Walter Zenga si è già ambientato a Venezia. L’ex allenatore del Crotone ha sostituito l’esonerato Vecchi e si è lanciato in una nuova avventura, conquistando 11 punti in 6 partite e recuperando dopo un avvio di stagione non particolarmente felice. A La Gazzetta dello Sport, Walter Zenga, ha parlato del suo momento positivo alle prese con la nuova squadra e la nuova città: “A Venezia ho deciso di prendere casa in città perché così avrei potuto vivere nella città più bella del mondo. Mi piace camminare per la città e scoprire stradine nascoste. Non sto molto in casa. Presto visiterò le isole, come quando ero in Sicilia. Aspetto mia moglie, è a Dubai con i figli ma ogni tanto mi raggiunge. Ho girato tanto, mi sono sempre adattato bene: mi sento cittadino del mondo.”

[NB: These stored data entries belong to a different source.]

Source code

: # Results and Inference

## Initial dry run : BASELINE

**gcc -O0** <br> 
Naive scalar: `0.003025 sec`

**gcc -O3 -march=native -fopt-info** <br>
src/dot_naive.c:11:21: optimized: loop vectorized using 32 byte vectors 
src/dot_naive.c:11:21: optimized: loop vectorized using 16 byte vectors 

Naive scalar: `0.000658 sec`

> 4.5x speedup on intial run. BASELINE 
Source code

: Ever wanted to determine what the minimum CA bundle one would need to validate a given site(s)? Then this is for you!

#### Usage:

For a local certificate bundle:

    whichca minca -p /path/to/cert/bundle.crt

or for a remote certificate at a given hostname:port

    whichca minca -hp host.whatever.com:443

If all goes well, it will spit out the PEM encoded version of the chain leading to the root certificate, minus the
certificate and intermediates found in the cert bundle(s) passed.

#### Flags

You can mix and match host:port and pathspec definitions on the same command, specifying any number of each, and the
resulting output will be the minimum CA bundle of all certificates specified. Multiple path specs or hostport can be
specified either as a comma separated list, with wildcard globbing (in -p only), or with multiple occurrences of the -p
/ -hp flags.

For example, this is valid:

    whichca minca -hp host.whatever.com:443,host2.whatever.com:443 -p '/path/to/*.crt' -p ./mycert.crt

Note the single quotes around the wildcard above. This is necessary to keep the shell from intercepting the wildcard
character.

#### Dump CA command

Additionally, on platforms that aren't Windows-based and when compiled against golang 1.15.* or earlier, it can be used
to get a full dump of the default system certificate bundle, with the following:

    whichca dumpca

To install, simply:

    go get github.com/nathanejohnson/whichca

A chi gli chiede quale sia stata la tattica utilizzata per rilanciare il Venezia in classifica, Zenga risponde: “Qualità e valori ci sono. Il cambio di allenatore porta più responsabilità ai giocatori: bisogna cercare di esaltare i loro valori. La testa è importante, ma anche la gestione del tempo libero. Non è il riposo che rigenera, ma la qualità del riposo. La squadra doveva solo ritrovarsi e convincersi dei propri valori.” Ottimi anche i rapporti con il presidente Tacopina: “Parliamo solo in inglese, è un uomo vero, schietto. A volte sono quasi io che devo smorzare lui, incredibile… Ha una bella visione, mi piace.”. Un passato da allenatore tormentato: “Sono reduce da una retrocessione, brutta. Il Crotone, per come giocava, meritava di salvarsi e l’amarezza me la sono portata fino a settembre. Potevo restare, ma non avrei più offerto quello che avevo dato, ero scarico. Dovevo fermarmi, stare coi figli. Poi quando mia moglie mi ha chiesto se sarei rimasto ancora tanto a casa, mi sono rimesso in gioco e, quando mi ha chiamato Tacopina, ho preso l’aereo deciso a fermarmi.” Cosa salverebbe del suo passato: “Esperienze che mi bruciano di più per come sono finite? Samp e Wolverhampton. Ferrero ha ammesso di aver sbagliato, in Inghilterra ho sostituito Lopetegui e ho pagato i risultati, non le prestazioni. Il mio collega che stimo di più? Pochettino, sono andato a trovarlo, molto gentile. Sono tifoso del Tottenham: col Chelsea è stato straordinario. Tottenham-Inter? Una squadra mi piace, l’altra è la mia vita. Sarà dura, ma questa è la Champions”.